Dinamika Kekuasaan Prabowo Subianto: Peran Militer, Pengusaha, dan Partai Politik
Tahun pertama pemerintahan Prabowo Subianto ditandai dengan kebijakan-kebijakan yang bersifat sentralistik, seperti program Makan Bergizi Gratis (MBG) dan Koperasi Merah Putih (KMP). Dalam periode ini, Prabowo memfokuskan kekuasaannya dengan mengandalkan tiga elemen utama: militer, pengusaha, dan partai politik.
Peran Militer dalam Kebijakan Pemerintahan
Militer berfungsi sebagai penggerak utama dalam pelaksanaan kebijakan-kebijakan prioritas pemerintah, termasuk MBG, lumbung pangan, serta distribusi obat-obatan. Prabowo menunjukkan kecenderungan untuk memperkuat organisasi militer melalui pembangunan Komando Daerah Militer (Kodam) baru dan penambahan batalion. Alokasi anggaran untuk TNI diperkirakan akan mencapai lebih dari 30% dari Pendapatan Domestik Bruto (PDB) pada periode 2025-2026.
Sejak menjabat, Prabowo telah menunjuk sejumlah figur militer dalam kabinetnya. Contohnya, Menteri Luar Negeri Sugiono, yang memiliki latar belakang tentara, serta Menteri Pertahanan Sjafrie Sjamsoeddin, yang juga berasal dari militer. Penunjukan purnawirawan TNI di posisi strategis ini menuai kritik dari berbagai kalangan, termasuk Komisi untuk Orang Hilang dan Korban Tindak Kekerasan (KontraS), yang menilai langkah ini memperkuat corak militeristik dalam pemerintahan.
Keterlibatan Pengusaha dalam Pembangunan Infrastruktur
Kelompok pengusaha besar berperan signifikan dalam mendukung kebijakan pemerintah, terutama dalam proyek-proyek infrastruktur yang berstatus Proyek Strategis Nasional (PSN). Prabowo menjalin hubungan erat dengan para pengusaha, mendorong kolaborasi antara pemerintah dan sektor swasta. Pertemuan dengan pengusaha di Istana Negara menunjukkan komitmen Prabowo untuk melibatkan mereka dalam pembangunan.
Beberapa proyek ambisius, seperti cetak sawah satu juta hektare di Papua Selatan dan pembangunan rumah bagi masyarakat, menjadi contoh nyata keterlibatan konglomerat dalam inisiatif pemerintah.
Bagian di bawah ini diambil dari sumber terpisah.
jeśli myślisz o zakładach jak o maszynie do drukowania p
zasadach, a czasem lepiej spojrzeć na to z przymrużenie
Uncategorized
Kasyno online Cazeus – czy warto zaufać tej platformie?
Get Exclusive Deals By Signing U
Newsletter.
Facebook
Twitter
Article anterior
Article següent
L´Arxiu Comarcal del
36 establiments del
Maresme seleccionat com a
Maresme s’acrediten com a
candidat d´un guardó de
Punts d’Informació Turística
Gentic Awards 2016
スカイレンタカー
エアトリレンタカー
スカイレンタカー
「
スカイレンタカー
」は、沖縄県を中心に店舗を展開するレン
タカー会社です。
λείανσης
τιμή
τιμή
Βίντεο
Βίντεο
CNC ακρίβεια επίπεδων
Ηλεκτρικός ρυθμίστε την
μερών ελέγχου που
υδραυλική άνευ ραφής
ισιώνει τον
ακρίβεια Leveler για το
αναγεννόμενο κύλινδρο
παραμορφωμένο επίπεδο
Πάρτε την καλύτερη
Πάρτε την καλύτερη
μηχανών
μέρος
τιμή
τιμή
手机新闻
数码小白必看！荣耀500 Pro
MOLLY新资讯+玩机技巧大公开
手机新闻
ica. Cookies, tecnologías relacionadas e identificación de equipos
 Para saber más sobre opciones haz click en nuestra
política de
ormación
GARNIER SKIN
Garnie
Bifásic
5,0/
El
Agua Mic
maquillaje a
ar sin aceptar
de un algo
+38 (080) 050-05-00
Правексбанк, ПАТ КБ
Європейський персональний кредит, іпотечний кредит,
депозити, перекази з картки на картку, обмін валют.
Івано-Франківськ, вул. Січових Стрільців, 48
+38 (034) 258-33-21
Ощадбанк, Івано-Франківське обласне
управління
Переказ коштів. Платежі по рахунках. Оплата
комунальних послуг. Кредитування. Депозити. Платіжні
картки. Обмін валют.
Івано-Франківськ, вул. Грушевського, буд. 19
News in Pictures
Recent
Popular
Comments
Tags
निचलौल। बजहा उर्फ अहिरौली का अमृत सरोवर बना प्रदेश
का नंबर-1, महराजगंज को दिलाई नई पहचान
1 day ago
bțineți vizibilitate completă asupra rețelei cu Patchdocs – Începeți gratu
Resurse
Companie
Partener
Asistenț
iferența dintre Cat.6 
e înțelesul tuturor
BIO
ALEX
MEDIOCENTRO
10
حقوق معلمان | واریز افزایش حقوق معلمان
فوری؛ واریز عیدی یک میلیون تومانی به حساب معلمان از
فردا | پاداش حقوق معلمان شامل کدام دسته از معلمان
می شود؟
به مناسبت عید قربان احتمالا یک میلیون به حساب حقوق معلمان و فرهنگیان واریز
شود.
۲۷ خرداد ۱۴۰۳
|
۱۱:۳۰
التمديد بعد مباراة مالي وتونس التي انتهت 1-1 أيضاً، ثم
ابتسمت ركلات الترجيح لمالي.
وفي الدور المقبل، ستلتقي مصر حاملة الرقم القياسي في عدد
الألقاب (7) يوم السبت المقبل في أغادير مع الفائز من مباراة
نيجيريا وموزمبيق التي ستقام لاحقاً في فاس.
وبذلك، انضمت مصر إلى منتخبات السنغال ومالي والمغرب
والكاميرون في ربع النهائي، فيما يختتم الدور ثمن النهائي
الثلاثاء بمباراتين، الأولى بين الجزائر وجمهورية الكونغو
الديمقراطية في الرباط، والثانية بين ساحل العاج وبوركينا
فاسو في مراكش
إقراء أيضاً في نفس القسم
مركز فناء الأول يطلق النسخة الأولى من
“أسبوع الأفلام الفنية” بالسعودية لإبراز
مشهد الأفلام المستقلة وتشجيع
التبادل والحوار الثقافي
Hal ini diharapkan dapat menciptakan lapangan kerja dan meningkatkan pertumbuhan ekonomi.
Kekuatan Politik dan Koalisi Partai
Di ranah politik, Prabowo membangun koalisi yang solid dengan partai-partai politik, yang dinamakan Koalisi Indonesia Maju Plus (KIM Plus) setelah terpilih sebagai presiden. Dengan menguasai sekitar 80% kursi di parlemen, koalisi ini memberikan dukungan kuat bagi regulasi yang diperlukan pemerintah. Namun, hal ini juga mengurangi suara kritis di DPR, yang dikhawatirkan dapat memicu pengesahan regulasi yang kontroversial.
Revisi Undang-Undang TNI yang disetujui meskipun mendapat penolakan publik, menggambarkan bagaimana kekuasaan Prabowo berfungsi mengintegrasikan elemen-elemen tersebut untuk mengamankan agenda pemerintahan. Pengamat politik menganggap pendekatan ini serupa dengan pola yang diterapkan oleh mantan presiden Soeharto dalam membangun Orde Baru.
Kesimpulan
Prabowo Subianto berusaha memusatkan kekuasaan di tangannya dengan dukungan militer, pengusaha, dan partai politik. Meskipun langkah-langkahnya ditujukan untuk memperkuat pemerintahan, terdapat kekhawatiran terkait pengurangan ruang demokrasi dan potensi penyalahgunaan kekuasaan. Pengamat menilai bahwa tanpa adanya kontrol dan transparansi yang jelas, tren ini dapat membawa dampak negatif bagi masyarakat dan tata kelola pemerintahan di Indonesia.